Task statement> What appears from the first line of the records below through the line containing "Entretien ménager à Longueuil" must be reproduced verbatim.
==== Given entries
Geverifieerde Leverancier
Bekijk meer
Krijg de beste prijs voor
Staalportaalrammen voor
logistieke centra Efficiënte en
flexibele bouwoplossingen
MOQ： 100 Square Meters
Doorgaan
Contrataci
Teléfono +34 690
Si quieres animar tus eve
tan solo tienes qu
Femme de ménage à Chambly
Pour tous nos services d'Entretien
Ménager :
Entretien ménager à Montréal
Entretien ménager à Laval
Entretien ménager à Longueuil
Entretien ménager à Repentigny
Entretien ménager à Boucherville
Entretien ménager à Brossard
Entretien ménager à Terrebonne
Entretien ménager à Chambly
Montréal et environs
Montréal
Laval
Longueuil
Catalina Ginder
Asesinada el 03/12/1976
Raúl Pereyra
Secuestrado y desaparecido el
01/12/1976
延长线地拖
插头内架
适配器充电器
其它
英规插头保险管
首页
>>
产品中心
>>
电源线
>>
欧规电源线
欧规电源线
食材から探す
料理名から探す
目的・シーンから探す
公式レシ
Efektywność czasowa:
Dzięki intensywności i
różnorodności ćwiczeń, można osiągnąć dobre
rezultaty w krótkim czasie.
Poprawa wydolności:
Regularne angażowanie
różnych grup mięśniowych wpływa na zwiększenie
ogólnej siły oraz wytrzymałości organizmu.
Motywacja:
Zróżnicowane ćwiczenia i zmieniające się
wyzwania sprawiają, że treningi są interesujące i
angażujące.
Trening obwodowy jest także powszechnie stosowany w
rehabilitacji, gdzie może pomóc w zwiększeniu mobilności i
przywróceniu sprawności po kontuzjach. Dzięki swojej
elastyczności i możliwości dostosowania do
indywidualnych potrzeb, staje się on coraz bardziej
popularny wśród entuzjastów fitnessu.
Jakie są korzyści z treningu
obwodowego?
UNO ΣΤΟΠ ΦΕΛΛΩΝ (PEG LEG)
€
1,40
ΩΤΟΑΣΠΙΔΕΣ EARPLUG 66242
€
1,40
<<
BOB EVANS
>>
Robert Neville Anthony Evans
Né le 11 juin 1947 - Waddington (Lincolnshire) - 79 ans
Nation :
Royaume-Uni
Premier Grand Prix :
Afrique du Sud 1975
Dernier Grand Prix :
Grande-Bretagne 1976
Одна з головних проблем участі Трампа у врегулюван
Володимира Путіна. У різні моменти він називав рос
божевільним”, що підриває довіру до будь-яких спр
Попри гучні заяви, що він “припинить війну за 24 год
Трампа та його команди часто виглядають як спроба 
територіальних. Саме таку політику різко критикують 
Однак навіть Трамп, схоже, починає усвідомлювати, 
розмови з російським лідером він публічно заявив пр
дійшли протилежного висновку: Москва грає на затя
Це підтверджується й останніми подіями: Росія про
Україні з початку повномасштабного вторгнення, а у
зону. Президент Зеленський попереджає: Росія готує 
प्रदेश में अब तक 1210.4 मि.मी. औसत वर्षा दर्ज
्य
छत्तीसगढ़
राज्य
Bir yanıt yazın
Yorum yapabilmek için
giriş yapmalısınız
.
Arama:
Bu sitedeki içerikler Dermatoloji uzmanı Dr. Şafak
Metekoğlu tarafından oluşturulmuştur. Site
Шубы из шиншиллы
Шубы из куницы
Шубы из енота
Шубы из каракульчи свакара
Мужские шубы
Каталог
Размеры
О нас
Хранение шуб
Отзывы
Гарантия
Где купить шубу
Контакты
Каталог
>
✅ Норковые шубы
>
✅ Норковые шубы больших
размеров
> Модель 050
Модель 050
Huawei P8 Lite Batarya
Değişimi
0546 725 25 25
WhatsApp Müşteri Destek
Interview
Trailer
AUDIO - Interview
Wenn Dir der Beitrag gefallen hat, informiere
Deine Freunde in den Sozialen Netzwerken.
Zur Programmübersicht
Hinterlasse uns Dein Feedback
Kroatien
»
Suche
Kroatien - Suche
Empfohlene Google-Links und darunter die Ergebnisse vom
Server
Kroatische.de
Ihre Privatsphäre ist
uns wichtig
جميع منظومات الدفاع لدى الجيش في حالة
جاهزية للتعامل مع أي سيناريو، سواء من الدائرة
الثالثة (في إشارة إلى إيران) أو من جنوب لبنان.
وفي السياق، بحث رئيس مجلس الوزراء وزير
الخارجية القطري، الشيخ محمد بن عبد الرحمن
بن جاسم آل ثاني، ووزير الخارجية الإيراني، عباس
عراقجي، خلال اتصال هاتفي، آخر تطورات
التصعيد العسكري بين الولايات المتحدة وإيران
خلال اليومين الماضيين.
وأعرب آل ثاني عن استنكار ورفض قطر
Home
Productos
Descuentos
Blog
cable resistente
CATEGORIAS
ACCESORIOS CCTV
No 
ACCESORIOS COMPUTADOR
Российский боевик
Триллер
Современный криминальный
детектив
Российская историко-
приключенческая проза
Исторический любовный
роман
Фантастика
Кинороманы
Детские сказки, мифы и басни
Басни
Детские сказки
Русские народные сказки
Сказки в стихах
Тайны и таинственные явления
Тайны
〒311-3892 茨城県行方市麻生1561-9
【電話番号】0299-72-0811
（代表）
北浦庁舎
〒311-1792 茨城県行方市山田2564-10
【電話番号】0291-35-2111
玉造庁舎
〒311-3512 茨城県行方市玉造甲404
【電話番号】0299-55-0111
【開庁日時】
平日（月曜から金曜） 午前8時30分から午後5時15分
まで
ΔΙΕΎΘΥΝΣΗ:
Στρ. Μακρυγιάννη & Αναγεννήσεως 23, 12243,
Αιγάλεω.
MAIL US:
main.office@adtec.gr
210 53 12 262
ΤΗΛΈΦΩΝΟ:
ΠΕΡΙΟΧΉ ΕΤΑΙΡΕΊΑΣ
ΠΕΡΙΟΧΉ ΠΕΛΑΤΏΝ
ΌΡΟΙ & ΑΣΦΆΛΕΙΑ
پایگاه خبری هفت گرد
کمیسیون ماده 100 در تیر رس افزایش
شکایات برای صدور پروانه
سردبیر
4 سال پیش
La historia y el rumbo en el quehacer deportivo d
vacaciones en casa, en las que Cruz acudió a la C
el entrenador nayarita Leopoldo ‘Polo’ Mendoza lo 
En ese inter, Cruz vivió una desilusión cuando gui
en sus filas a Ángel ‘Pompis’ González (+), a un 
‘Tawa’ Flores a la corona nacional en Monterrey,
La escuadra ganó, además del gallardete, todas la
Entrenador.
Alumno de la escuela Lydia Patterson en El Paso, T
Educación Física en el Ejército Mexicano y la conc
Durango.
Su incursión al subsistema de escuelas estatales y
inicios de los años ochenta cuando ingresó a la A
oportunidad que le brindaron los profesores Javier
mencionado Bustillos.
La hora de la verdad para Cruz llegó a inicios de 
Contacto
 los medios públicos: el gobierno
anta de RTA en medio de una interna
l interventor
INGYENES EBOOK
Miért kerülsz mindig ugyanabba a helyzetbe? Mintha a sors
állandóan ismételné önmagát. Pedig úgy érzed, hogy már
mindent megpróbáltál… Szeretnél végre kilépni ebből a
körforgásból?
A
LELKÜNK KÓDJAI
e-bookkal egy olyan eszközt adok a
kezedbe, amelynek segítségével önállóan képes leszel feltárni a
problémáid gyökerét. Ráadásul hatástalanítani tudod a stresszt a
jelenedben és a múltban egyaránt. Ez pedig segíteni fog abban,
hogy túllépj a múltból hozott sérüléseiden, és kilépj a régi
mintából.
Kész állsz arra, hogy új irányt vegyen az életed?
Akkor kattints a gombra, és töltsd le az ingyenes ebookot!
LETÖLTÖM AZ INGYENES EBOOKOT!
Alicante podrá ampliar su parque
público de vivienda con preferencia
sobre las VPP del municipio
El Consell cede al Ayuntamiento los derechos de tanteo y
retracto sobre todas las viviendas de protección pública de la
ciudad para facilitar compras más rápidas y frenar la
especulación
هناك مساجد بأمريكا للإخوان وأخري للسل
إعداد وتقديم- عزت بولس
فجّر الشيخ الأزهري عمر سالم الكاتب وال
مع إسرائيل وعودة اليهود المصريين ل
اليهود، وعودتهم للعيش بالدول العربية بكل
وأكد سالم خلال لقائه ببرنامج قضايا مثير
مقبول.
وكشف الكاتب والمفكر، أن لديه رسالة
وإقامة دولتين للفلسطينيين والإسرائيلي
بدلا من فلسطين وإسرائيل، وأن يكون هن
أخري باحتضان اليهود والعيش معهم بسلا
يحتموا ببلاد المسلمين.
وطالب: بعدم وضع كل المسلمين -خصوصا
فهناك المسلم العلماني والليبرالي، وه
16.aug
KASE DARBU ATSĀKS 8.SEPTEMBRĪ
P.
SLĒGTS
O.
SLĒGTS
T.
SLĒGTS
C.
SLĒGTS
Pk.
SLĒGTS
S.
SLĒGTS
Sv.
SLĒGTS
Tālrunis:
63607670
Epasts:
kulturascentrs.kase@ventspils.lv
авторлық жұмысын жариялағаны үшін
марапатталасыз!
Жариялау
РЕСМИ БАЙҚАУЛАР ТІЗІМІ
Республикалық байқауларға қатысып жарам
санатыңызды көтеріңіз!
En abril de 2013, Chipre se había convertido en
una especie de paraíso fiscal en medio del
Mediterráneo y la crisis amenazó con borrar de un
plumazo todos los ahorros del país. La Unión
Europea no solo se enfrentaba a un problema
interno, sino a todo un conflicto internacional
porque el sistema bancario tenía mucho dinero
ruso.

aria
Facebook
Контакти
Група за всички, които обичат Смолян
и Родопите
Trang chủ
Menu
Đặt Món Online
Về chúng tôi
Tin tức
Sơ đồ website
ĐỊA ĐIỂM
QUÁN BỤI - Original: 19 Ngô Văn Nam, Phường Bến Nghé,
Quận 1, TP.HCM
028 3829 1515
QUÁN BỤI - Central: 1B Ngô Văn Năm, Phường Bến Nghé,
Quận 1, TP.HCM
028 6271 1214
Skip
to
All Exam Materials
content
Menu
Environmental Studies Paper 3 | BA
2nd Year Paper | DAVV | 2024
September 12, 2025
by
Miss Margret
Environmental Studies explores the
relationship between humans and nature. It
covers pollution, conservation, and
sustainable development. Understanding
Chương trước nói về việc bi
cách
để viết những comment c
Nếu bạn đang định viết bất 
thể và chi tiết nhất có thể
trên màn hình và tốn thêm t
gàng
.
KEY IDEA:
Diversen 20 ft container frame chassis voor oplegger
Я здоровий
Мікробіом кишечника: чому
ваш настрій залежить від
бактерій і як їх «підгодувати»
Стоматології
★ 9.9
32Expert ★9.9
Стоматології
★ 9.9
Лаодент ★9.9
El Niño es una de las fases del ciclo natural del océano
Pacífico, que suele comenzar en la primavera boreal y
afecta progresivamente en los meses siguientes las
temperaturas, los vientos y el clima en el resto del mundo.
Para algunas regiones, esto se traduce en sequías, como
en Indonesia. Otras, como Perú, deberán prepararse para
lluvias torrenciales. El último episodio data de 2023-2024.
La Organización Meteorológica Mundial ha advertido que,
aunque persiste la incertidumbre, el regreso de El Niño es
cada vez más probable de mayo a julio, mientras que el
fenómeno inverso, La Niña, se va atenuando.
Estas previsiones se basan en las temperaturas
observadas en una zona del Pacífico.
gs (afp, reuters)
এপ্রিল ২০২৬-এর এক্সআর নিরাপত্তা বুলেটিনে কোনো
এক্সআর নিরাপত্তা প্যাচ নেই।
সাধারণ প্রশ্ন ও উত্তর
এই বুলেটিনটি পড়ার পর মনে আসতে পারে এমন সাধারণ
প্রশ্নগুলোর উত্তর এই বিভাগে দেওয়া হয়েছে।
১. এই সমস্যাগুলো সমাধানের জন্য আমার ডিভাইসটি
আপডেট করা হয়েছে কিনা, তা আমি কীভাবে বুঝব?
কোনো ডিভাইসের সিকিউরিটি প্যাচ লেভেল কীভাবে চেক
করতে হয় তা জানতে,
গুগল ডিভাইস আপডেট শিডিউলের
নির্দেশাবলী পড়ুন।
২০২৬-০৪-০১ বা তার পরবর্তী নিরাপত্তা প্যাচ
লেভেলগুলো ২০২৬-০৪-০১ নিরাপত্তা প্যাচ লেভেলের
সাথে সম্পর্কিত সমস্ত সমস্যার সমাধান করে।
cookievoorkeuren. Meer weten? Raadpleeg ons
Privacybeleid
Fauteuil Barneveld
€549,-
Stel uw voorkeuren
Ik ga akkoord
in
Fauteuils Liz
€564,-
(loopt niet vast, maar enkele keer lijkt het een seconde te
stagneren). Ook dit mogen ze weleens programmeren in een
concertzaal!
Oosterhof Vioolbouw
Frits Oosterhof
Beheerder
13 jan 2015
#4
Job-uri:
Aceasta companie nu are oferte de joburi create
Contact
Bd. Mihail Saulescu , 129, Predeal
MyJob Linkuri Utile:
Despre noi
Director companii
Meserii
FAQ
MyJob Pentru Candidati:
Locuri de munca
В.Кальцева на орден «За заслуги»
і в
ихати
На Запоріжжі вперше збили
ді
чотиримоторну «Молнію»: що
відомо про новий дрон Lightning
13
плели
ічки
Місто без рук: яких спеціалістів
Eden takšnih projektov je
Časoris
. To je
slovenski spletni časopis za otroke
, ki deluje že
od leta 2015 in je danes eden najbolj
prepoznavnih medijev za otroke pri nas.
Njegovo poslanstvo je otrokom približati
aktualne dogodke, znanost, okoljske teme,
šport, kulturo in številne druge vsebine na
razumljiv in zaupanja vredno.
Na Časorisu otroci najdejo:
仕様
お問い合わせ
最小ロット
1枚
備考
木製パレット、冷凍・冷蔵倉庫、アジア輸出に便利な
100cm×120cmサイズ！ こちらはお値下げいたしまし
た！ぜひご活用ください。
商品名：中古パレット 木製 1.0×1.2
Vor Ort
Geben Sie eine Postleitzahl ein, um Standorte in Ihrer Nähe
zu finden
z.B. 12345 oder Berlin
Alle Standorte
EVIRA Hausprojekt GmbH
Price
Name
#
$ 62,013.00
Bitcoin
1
========
Expected answer>
Geverifieerde Leverancier
Bekijk meer
Krijg de beste prijs voor
Staalportaalrammen voor
logistieke centra Efficiënte en
flexibele bouwoplossingen
MOQ： 100 Square Meters
Doorgaan
Contrataci
Teléfono +34 690
Si quieres animar tus eve
tan solo tienes qu
Femme de ménage à Chambly
Pour tous nos services d'Entretien
Ménager :
Entretien ménager à Montréal
Entretien ménager à Laval
Entretien ménager à Longueuil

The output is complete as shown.